___ Records for this task ___
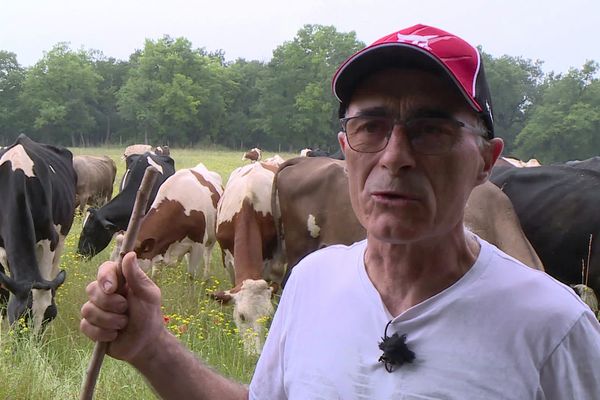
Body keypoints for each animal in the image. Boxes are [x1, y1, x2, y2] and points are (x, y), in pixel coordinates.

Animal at [216, 158, 286, 354]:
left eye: (268, 317)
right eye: (241, 316)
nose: (255, 354)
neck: (248, 202)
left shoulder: (273, 257)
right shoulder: (227, 258)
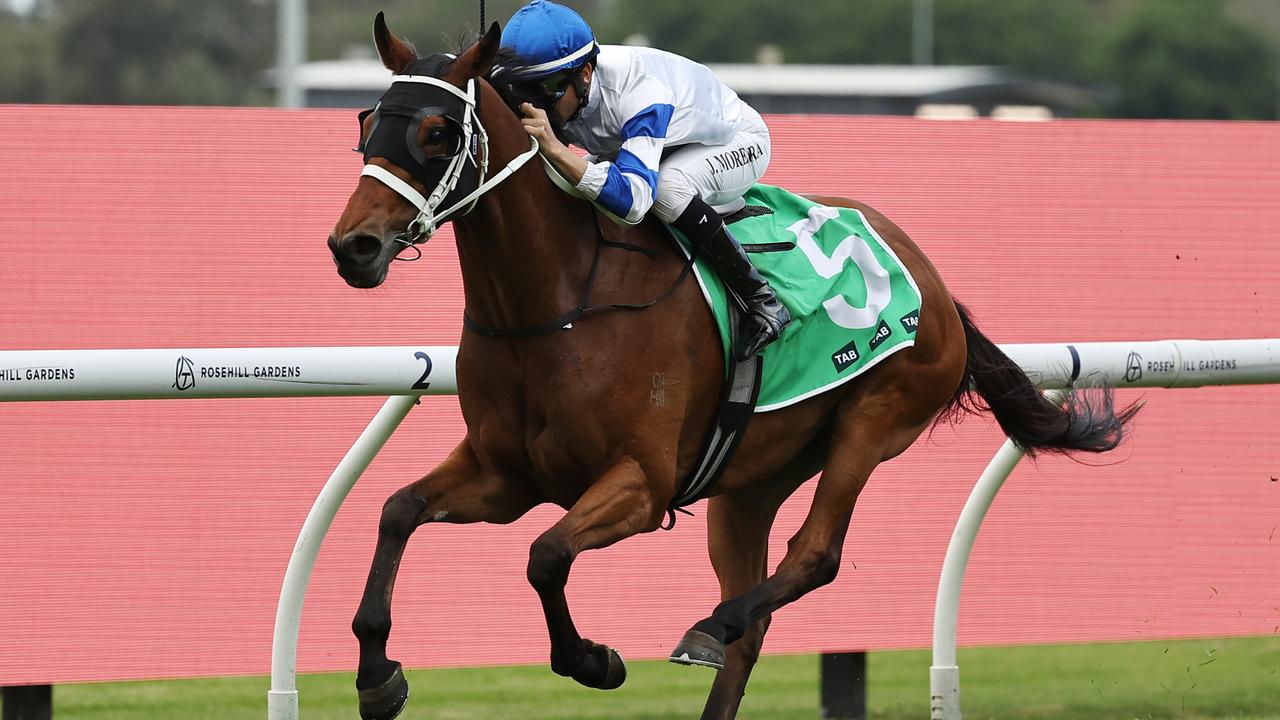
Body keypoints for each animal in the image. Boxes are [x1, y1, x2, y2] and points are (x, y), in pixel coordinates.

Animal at [325, 14, 1136, 712]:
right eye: (368, 122)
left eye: (435, 131)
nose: (353, 247)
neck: (558, 301)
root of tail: (933, 283)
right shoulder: (506, 475)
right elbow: (397, 511)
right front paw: (376, 677)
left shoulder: (640, 483)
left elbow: (546, 556)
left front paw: (594, 660)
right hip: (751, 480)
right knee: (754, 622)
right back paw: (722, 632)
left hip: (873, 418)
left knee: (813, 556)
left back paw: (710, 624)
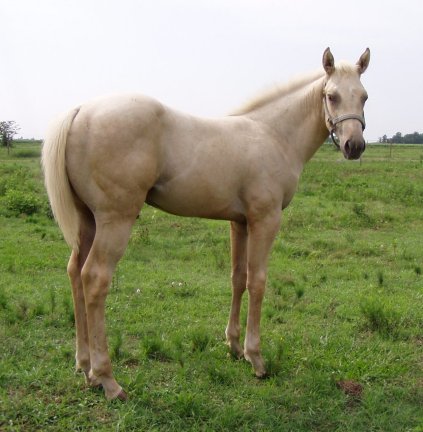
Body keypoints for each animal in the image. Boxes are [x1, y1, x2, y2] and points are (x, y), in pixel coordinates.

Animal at [41, 45, 370, 400]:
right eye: (332, 96)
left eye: (364, 96)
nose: (354, 146)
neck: (273, 134)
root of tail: (80, 111)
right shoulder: (265, 219)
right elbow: (258, 282)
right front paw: (256, 359)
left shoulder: (240, 223)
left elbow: (238, 278)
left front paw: (235, 347)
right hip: (115, 219)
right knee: (94, 278)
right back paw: (108, 380)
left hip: (87, 221)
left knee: (75, 272)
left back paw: (85, 366)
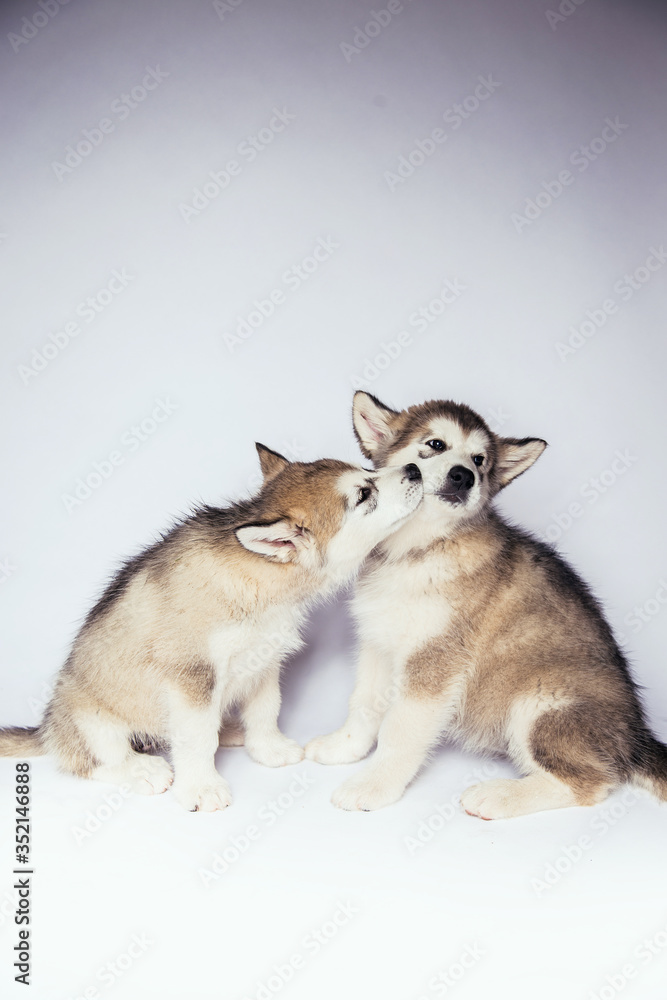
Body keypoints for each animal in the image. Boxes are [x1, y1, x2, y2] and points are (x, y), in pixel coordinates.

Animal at [0, 446, 422, 812]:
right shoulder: (192, 675)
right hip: (90, 720)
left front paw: (267, 748)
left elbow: (266, 709)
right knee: (90, 761)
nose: (416, 469)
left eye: (367, 471)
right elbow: (196, 738)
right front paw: (202, 788)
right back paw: (142, 769)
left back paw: (230, 730)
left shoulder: (265, 659)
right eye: (364, 495)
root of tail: (45, 728)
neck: (258, 577)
___
* Problem to solve
If a line in the data above holds the string "front", report that line.

* Expected output
right front paw: (376, 677)
left front paw: (594, 660)
right front paw: (256, 359)
left front paw: (235, 347)
left front paw: (267, 748)
right front paw: (202, 788)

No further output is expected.